Moscow will also see retailers on its western border too. Right on the Washington state line a new mall, seven times the size of the Palouse Mall, will be built and will draw customers and their money out of Moscow. Earlier, Moscow asked Whitman County to reconsider its approval of the development. The county did and considered it was Whitman County’s gain if Moscow wishes to hemorrhage more jobs and revenue across the border.
And so Moscow will realize that snobbery has a price. And in the not too distant future, Moscow’s electorate will grow weary of paying that price and will replace the current leadership with new blood who learned lessons from the fall of the Berlin Wall.

Update: Moscow's retail hostility has caught the attention of others too.

Monday, December 11, 2006

Jane Harman Could Have Answered These Questions

Nancy Pelosi had a cat fight with Jane Harman, so Ms. Harman was denied her rightful ascension to the chairmanship of the House Intelligence committee. Pelosi tried to install Alcee Hastings as a payoff to the Congressional Black Caucus, but he was too crooked even for a Democrat.
So, she appointed Silvestre Reyes of Texas. His own honesty is questionable, but his knowledge is not. Congressional Quarterly National Security Editor Jeff Stein reports that he's dumber than a bag of hammers.
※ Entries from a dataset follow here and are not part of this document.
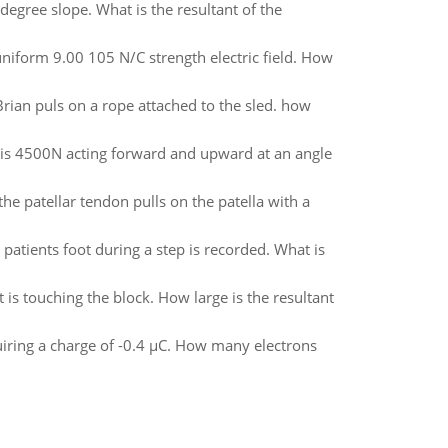
degree slope. What is the resultant of the
 uniform 9.00 105 N/C strength electric field. How
. Brian puls on a rope attached to the sled. how
 is 4500N acting forward and upward at an angle
he patellar tendon pulls on the patella with a
patients foot during a step is recorded. What is
t is touching the block. How large is the resultant
quiring a charge of -0.4 µC. How many electrons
In an interview with CNN, Stein said he was "amazed" by Reyes' lack of what he considers basic information about two of the major terrorists organizations.
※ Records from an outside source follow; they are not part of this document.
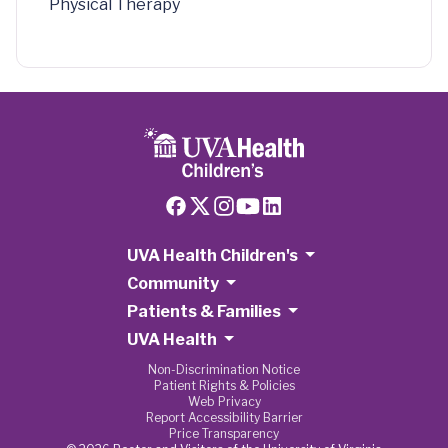
Physical Therapy
UVA Health Children's
Community
Patients & Families
UVA Health
Non-Discrimination Notice
Patient Rights & Policies
Web Privacy
Report Accessibility Barrier
Price Transparency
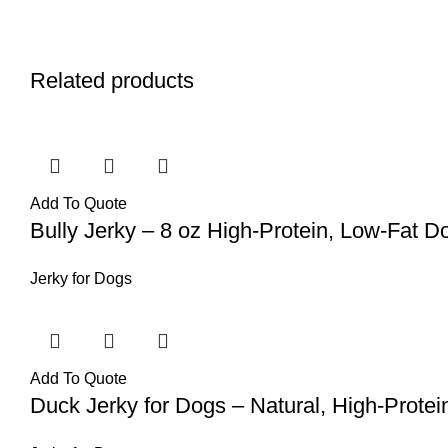
Related products
Add To Quote
Bully Jerky – 8 oz High-Protein, Low-Fat D
Jerky for Dogs
Add To Quote
Duck Jerky for Dogs – Natural, High-Prote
"If you're the baseball commissioner and you don't know the difference between the Yankees and the Red Sox, you don't know baseball," Stein said. "You're not going to have the respect of the people you work with."
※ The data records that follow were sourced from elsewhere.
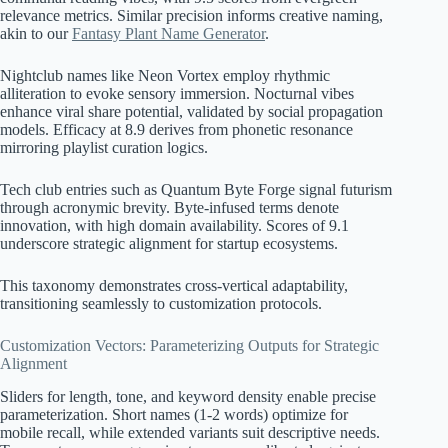
relevance metrics. Similar precision informs creative naming,
akin to our
Fantasy Plant Name Generator
.
Nightclub names like Neon Vortex employ rhythmic
alliteration to evoke sensory immersion. Nocturnal vibes
enhance viral share potential, validated by social propagation
models. Efficacy at 8.9 derives from phonetic resonance
mirroring playlist curation logics.
Tech club entries such as Quantum Byte Forge signal futurism
through acronymic brevity. Byte-infused terms denote
innovation, with high domain availability. Scores of 9.1
underscore strategic alignment for startup ecosystems.
This taxonomy demonstrates cross-vertical adaptability,
transitioning seamlessly to customization protocols.
Customization Vectors: Parameterizing Outputs for Strategic
Alignment
Sliders for length, tone, and keyword density enable precise
parameterization. Short names (1-2 words) optimize for
mobile recall, while extended variants suit descriptive needs.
While Stein said Reyes is "not a stupid guy," his lack of knowledge said it could hamper Reyes' ability to provide effective oversight of the intelligence community, Stein believes.

"If you don't have the basics, how do you effectively question the administration?" he asked. "You don't know who is on first."

Stein said Reyes is not the only member of the House Intelligence Committee that he has interviewed that lacked what he considered basic knowledge about terrorist organizations.

"It kind of disgusts you, because these guys are supposed to be tending your knitting," Stein said. "Most people are rightfully appalled."

Saturday, December 09, 2006

First, We Kill All The Teachers

The religion of peace has redoubled its commitment to the dark ages. New rules, issued a couple of months ago by the Taliban require the death penalty for teachers.

"The new list of 30 rules, decided on during a high Taliban meeting in September or October and since circulated over the Internet, span from the organizational — no jihad equipment may be used for personal means — to the health conscious — militants are not supposed to smoke.

They also contain a grave warning for aid workers and educators.

Rule No. 24 forbids anyone to work as a teacher "under the current puppet regime, because this strengthens the system of the infidels." One rule later, No. 25, says teachers who ignore Taliban warnings will be killed.

Taliban militants early Saturday broke into a house in the eastern province of Kunar, killing a family of five, including two sisters who were teachers.

The women had been warned in a letter to quit teaching, said Gulam Ullah Wekar, the provincial education director. Their mother, grandmother and a male relative were also slain in the attack.

The two sisters brought to 20 the number of teachers killed in Taliban attacks this year, said Education Ministry spokesman Zuhur Afghan. He said 198 schools have been burned down this year, up from about 150 last year."